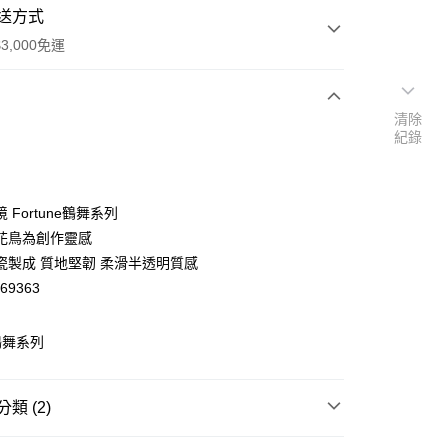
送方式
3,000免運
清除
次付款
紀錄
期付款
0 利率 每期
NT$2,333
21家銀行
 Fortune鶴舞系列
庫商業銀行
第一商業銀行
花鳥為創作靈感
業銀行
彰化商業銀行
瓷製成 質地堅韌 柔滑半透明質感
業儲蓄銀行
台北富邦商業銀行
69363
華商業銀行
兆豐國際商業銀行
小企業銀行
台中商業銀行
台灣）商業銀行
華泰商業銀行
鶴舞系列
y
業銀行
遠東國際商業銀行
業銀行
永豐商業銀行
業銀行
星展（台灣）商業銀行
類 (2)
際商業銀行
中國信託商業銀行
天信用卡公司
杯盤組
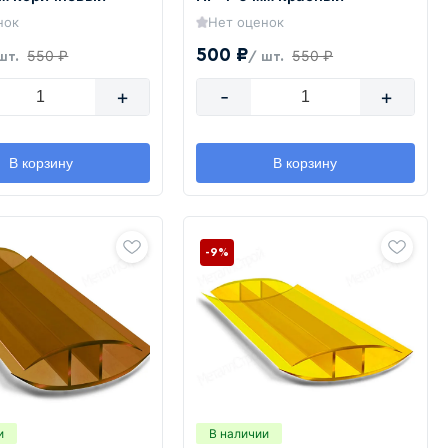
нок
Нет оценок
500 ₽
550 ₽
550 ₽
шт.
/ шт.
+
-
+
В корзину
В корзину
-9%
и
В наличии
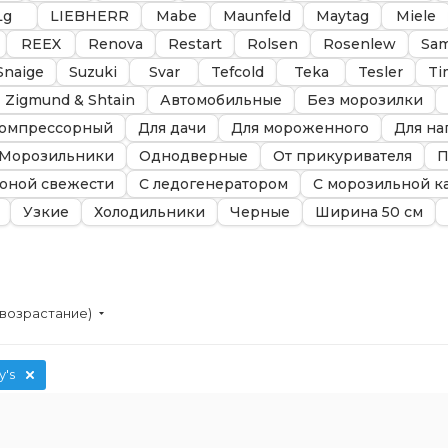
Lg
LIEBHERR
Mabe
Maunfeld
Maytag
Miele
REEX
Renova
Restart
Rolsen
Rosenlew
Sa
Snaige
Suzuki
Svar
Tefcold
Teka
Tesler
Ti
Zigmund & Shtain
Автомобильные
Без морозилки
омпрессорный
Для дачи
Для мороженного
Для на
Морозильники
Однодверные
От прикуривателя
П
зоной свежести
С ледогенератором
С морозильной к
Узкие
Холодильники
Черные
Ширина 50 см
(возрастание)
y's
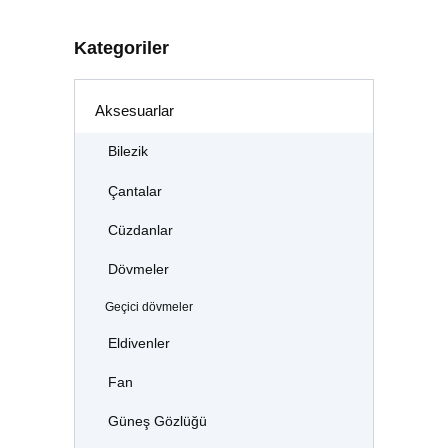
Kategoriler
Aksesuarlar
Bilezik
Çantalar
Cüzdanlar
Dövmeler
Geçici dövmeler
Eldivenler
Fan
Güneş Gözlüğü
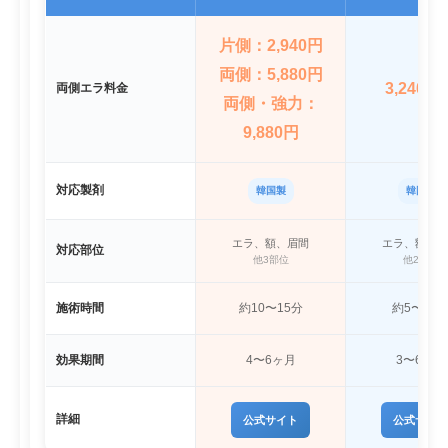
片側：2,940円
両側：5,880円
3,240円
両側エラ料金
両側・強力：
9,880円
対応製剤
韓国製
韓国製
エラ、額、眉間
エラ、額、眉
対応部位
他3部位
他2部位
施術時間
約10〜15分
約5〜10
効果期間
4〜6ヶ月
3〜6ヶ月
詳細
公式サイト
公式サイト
::::
* **Directive**: Nothing but the records above, retyped exactly and stripped of images, should appear in the answer.

* **Solution to the exercise**:
送方式
3,000免運
清除
次付款
紀錄
期付款
0 利率 每期
NT$2,333
21家銀行
 Fortune鶴舞系列
庫商業銀行
第一商業銀行
花鳥為創作靈感
業銀行
彰化商業銀行
瓷製成 質地堅韌 柔滑半透明質感
業儲蓄銀行
台北富邦商業銀行
69363
華商業銀行
兆豐國際商業銀行
小企業銀行
台中商業銀行
台灣）商業銀行
華泰商業銀行
鶴舞系列
y
業銀行
遠東國際商業銀行
業銀行
永豐商業銀行
業銀行
星展（台灣）商業銀行
類 (2)
際商業銀行
中國信託商業銀行
天信用卡公司
杯盤組
нок
Нет оценок
500 ₽
550 ₽
550 ₽
шт.
/ шт.
+
-
+
В корзину
В корзину
-9%
и
В наличии
Lg
LIEBHERR
Mabe
Maunfeld
Maytag
Miele
REEX
Renova
Restart
Rolsen
Rosenlew
Sa
Snaige
Suzuki
Svar
Tefcold
Teka
Tesler
Ti
Zigmund & Shtain
Автомобильные
Без морозилки
омпрессорный
Для дачи
Для мороженного
Для на
Морозильники
Однодверные
От прикуривателя
П
зоной свежести
С ледогенератором
С морозильной к
Узкие
Холодильники
Черные
Ширина 50 см
(возрастание)
y's
Kategoriler
Aksesuarlar
Bilezik
Çantalar
Cüzdanlar
Dövmeler
Geçici dövmeler
Eldivenler
Fan
Güneş Gözlüğü
片側：2,940円
両側：5,880円
3,240円
両側エラ料金
両側・強力：
9,880円
対応製剤
韓国製
韓国製
エラ、額、眉間
エラ、額、眉
対応部位
他3部位
他2部位
施術時間
約10〜15分
約5〜10
効果期間
4〜6ヶ月
3〜6ヶ月
詳細
公式サイト
公式サイト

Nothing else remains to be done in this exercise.